I'll have to automate many aspects of the binning process. However I still have to manually handle the parts.

The computer will generate and store the characteristics with SSV log files, but the relays might be loose in bags or boxes. The relays must be marked, manually, because I have no fancy automated marker. There is only me and a fine marker. The marking must be short and practical...

I decided to use an alphanumeric code : 2 or 3 digits, 0-F and A-Z. There are 36 codes per digit, which is the standard capacity of a box of RES15. This allows me to mark boxes with a prefix for easier lookup in the future.

36×36=1296 relays : this is more than I think I can test myself so 2 digits are enough in the beginning but 3 is still possible (up to 46656 codes) because I own more than 1296 relays at this moment.

The test software is written in C because of interfacing and timing constraints.
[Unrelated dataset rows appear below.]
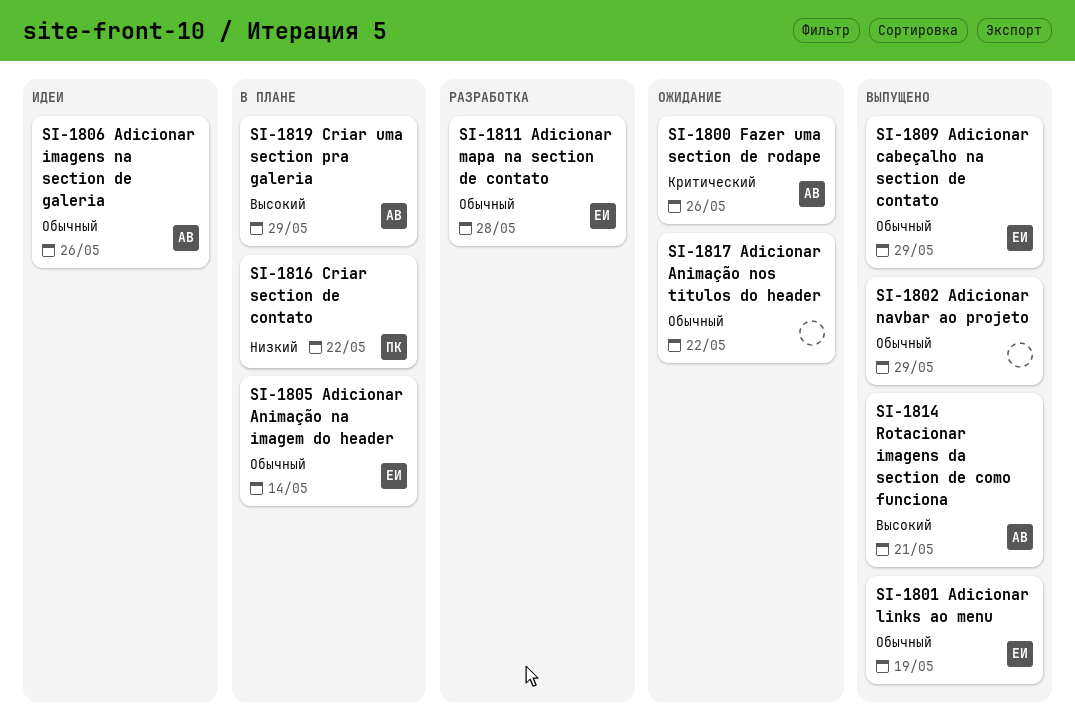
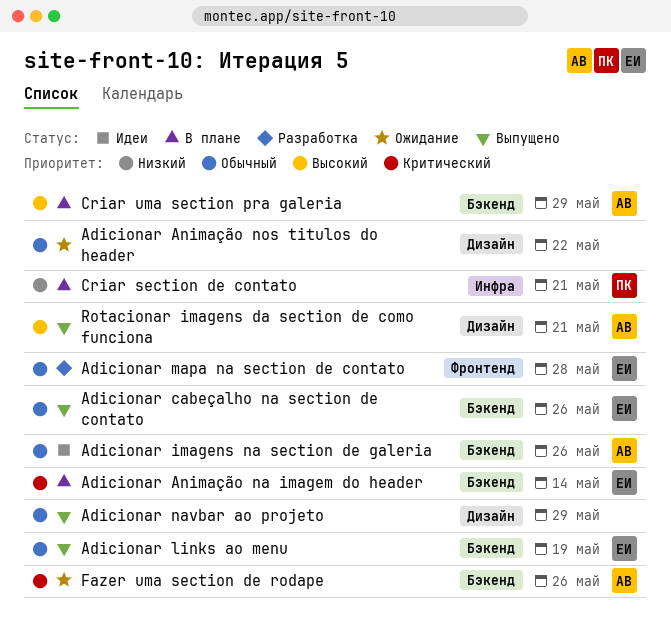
Adicionar Animação na imagem do header, priority: Обычный -> Критический
Adicionar cabeçalho na section de contato, due: May 29 -> May 26
Criar section de contato, due: May 22 -> May 21

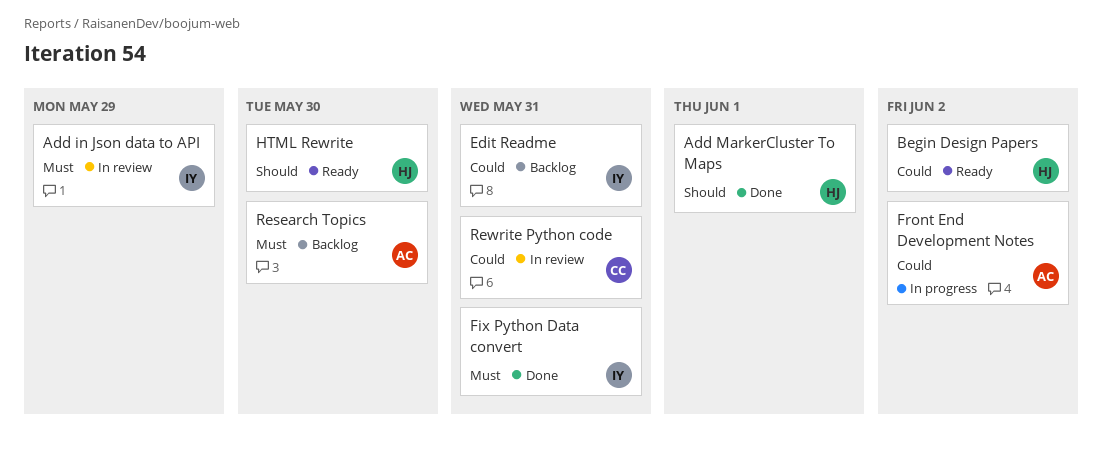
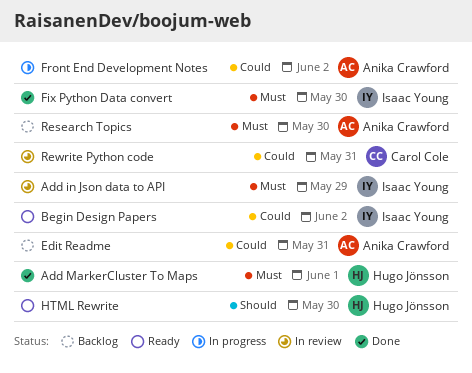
Add MarkerCluster To Maps, priority: Should -> Must
Begin Design Papers, owner: Hugo Jönsson -> Isaac Young
Edit Readme, owner: Isaac Young -> Anika Crawford
Fix Python Data convert, due: May 31 -> May 30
Let's now write the conversion functions :

• alpha to integer is required so the program knows where to start counting, from the command line or by scanning the previous log files.
• integer to alpha because the computer must output the code on screen and on the log file.

Beware, it's ugly but quickly coded.

/*
file AN3.c (c) 20181118 Yann Guidon whygee@f-cpu.org
Alphanumeric3 code : 3 digits code up to 46656 values
Not really foolproof but good enough for a hack or two.
*/

#include <stdio.h>

// the character string MUST be terminated
// (by zero or space for example)
int alphanum3_to_integer (char *a) {
  int val=0, i=0;
  char c;

  while (1) {
    if (i>3)
      return val;

    c=a[i++];

    if ((c >= '0') && (c <= '9')) {
      val = val*36;
      val += c-'0';
    }
    else {
      if ((c >= 'A') && (c <= 'Z')) {
        val = val*36;
        val += (c+10)-'A';
      }
      else
    return val;
    }
  }
}

// error can be checkd by looking if a[0] changed
void integer_to_alphanum3(int val, char *a) {
  int div, rem;

  if (val >= 46656)
    return;

  div = val / 1296;
  if (div < 10)
    a[0]=div+'0';
  else
    a[0]=(div+'A')-10;
  val -= div * 1296;

  div = val / 36;
  if (div < 10)
    a[1]=div+'0';
  else
    a[1]=(div+'A')-10;
  val -= div * 36;

  if (val < 10)
    a[2]=val+'0';
  else
    a[2]=(val+'A')-10;
}

A small test shows it works:

int main(int argc, char ** argv) {
  int i, j;
  char buff[6];

  for (i=0; i<46656; i++) {
    integer_to_alphanum3(i, buff);
    buff[3]=0;
    j = alphanum3_to_integer(buff);
    if (j != i)
      printf("%s : %d != %d\n", buff, i, j);
  }
  printf("\n");
}

..